START Data to examine

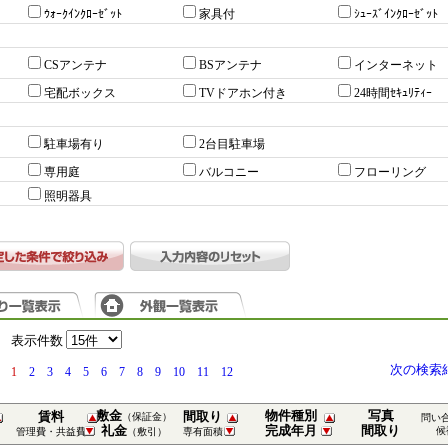
ｳｫｰｸｲﾝｸﾛｰｾﾞｯﾄ
家具付
ｼｭｰｽﾞｲﾝｸﾛｰｾﾞｯﾄ
CSアンテナ
BSアンテナ
インターネット
宅配ボックス
TVドアホン付き
24時間ｾｷｭﾘﾃｨｰ
駐車場有り
2台目駐車場
専用庭
バルコニー
フローリング
照明器具
）
表示件数
次の検索
1
2
3
4
5
6
7
8
9
10
11
12
敷金
物件種別
写真
賃料
間取り
（保証金）
問い
礼金
完成年月
間取り
候
管理費・共益費
（敷引）
専有面積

END Data to examine

Copy out every line of text from all of the records above word for word, but leave the pictures out.

ｳｫｰｸｲﾝｸﾛｰｾﾞｯﾄ
家具付
ｼｭｰｽﾞｲﾝｸﾛｰｾﾞｯﾄ
CSアンテナ
BSアンテナ
インターネット
宅配ボックス
TVドアホン付き
24時間ｾｷｭﾘﾃｨｰ
駐車場有り
2台目駐車場
専用庭
バルコニー
フローリング
照明器具
）
表示件数
次の検索
1
2
3
4
5
6
7
8
9
10
11
12
敷金
物件種別
写真
賃料
間取り
（保証金）
問い
礼金
完成年月
間取り
候
管理費・共益費
（敷引）
専有面積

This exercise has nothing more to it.